BEGIN Data section
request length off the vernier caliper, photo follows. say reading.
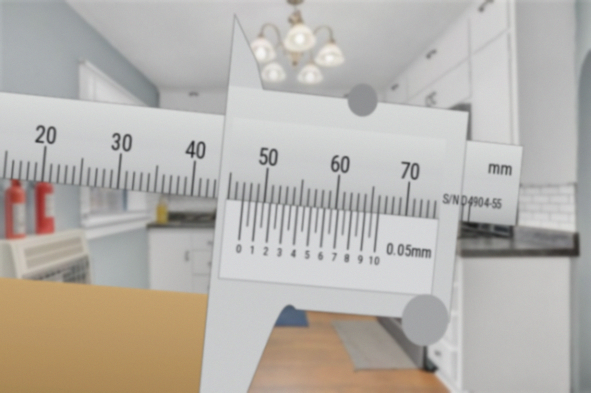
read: 47.0 mm
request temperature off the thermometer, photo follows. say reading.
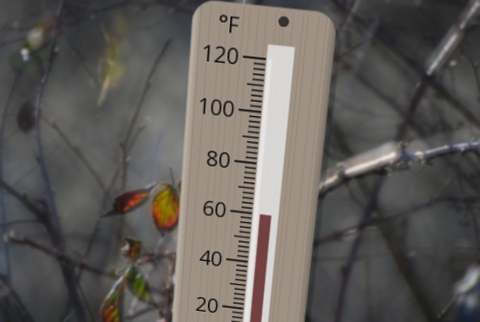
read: 60 °F
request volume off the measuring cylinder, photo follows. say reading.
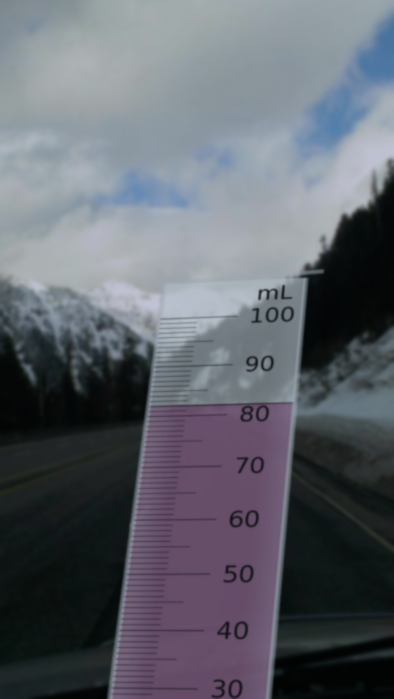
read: 82 mL
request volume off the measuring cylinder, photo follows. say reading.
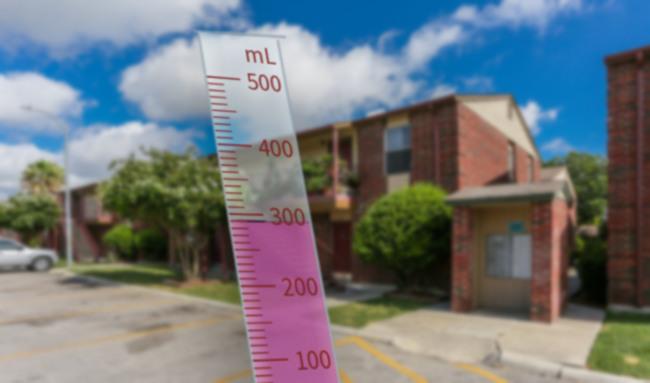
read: 290 mL
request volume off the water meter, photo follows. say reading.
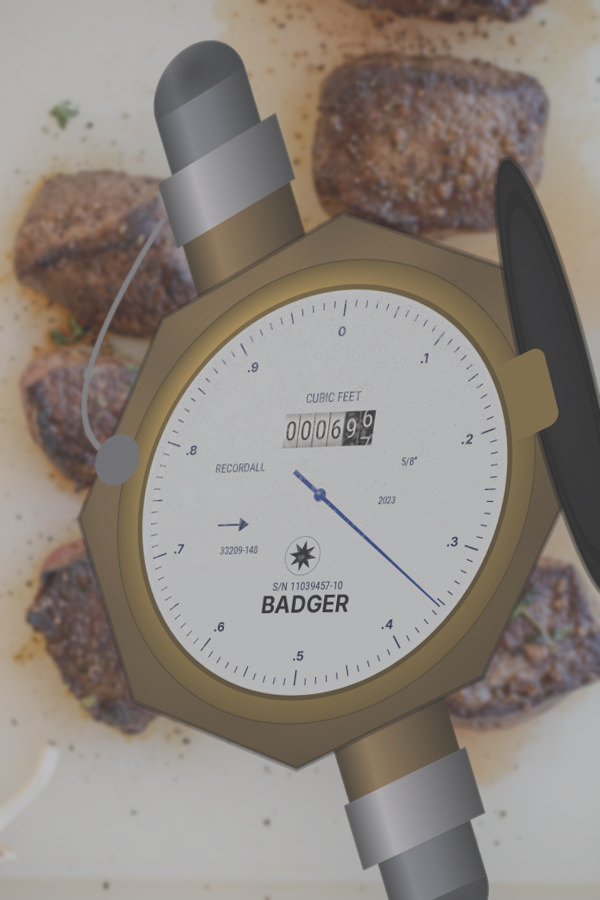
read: 696.35 ft³
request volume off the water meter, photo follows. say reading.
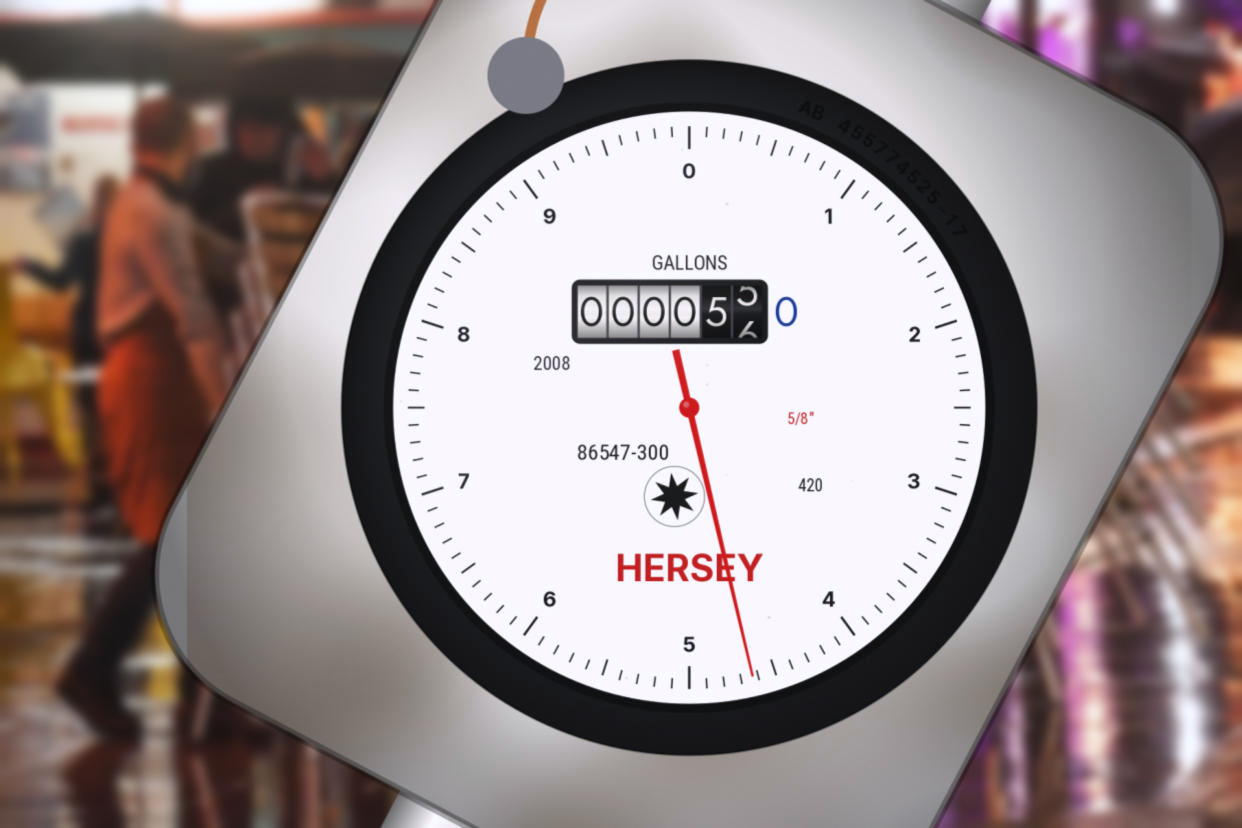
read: 554.6 gal
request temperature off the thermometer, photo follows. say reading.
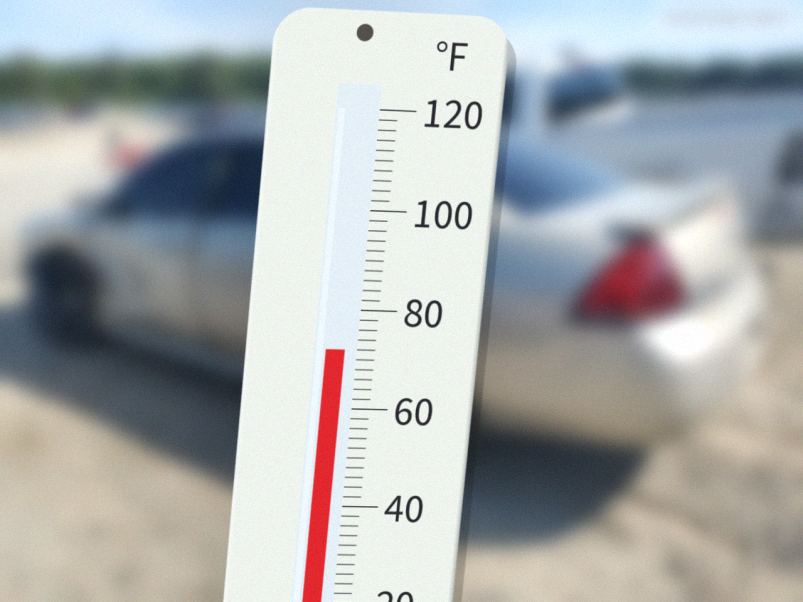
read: 72 °F
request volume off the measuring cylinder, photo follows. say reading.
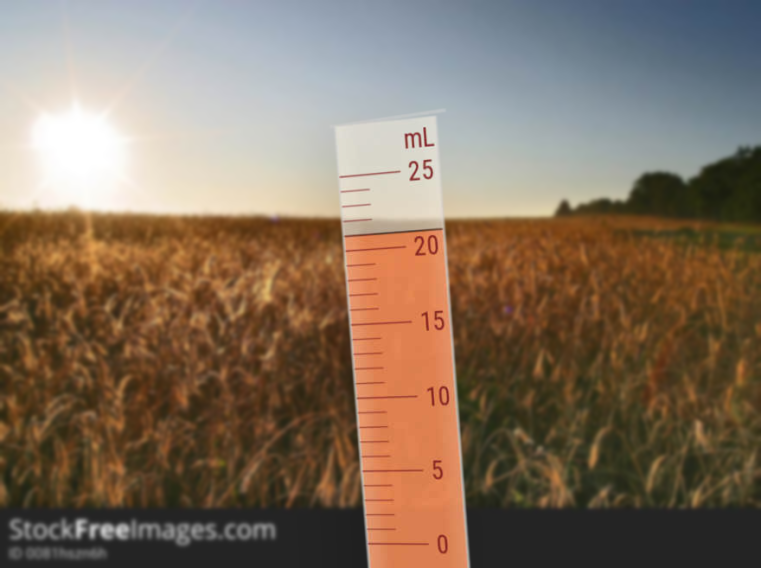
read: 21 mL
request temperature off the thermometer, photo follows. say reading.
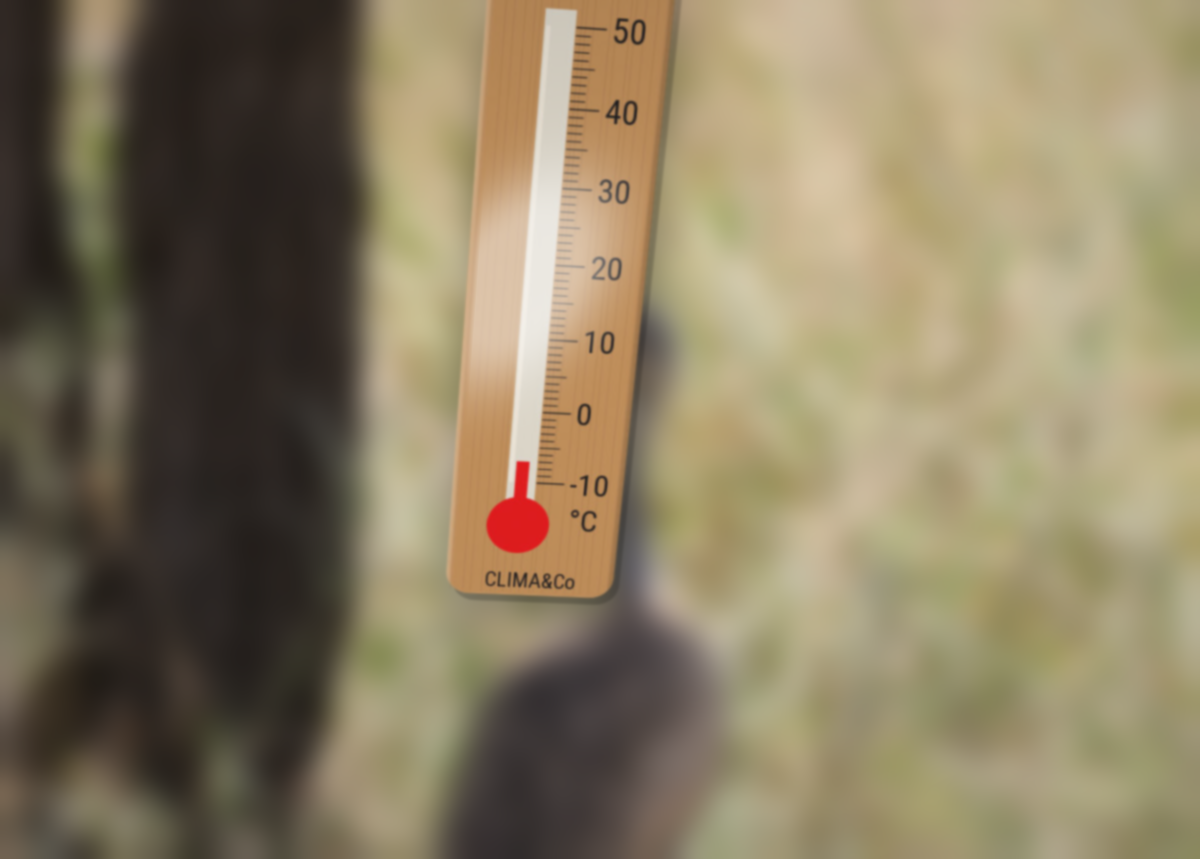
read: -7 °C
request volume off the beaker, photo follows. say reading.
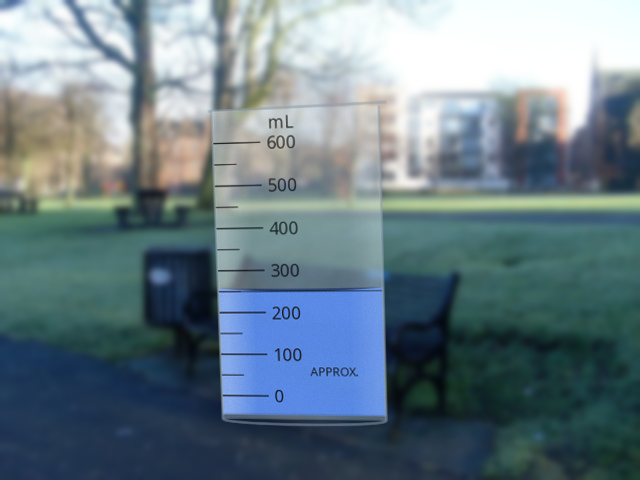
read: 250 mL
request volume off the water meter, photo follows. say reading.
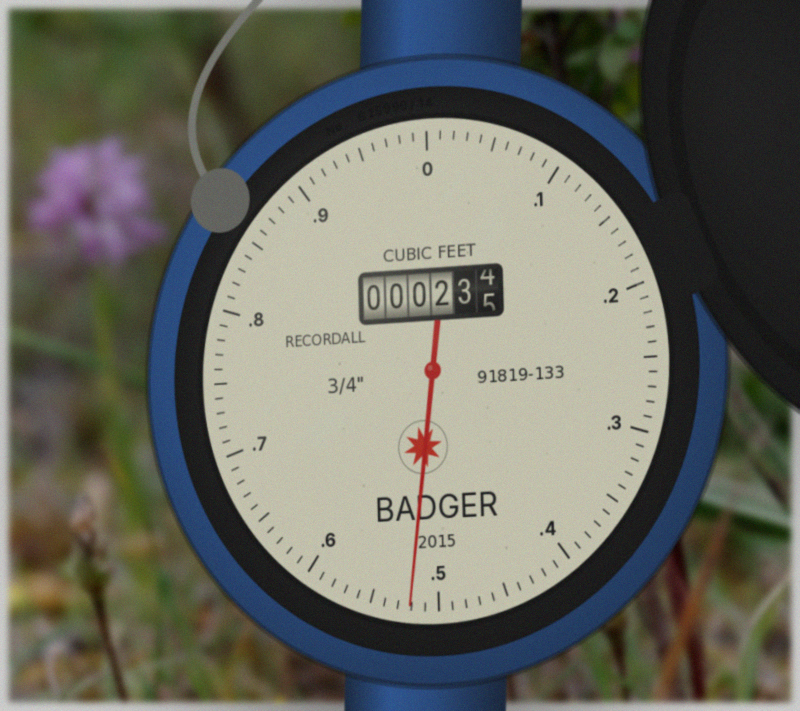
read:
END Data section
Convert the records above into a JSON list of strings with one string per line, skipping blank lines. Omit the picture lines.

[
  "request length off the vernier caliper, photo follows. say reading.",
  "read: 47.0 mm",
  "request temperature off the thermometer, photo follows. say reading.",
  "read: 60 °F",
  "request volume off the measuring cylinder, photo follows. say reading.",
  "read: 82 mL",
  "request volume off the measuring cylinder, photo follows. say reading.",
  "read: 290 mL",
  "request volume off the water meter, photo follows. say reading.",
  "read: 696.35 ft³",
  "request volume off the water meter, photo follows. say reading.",
  "read: 554.6 gal",
  "request temperature off the thermometer, photo follows. say reading.",
  "read: 72 °F",
  "request volume off the measuring cylinder, photo follows. say reading.",
  "read: 21 mL",
  "request temperature off the thermometer, photo follows. say reading.",
  "read: -7 °C",
  "request volume off the beaker, photo follows. say reading.",
  "read: 250 mL",
  "request volume off the water meter, photo follows. say reading.",
  "read:"
]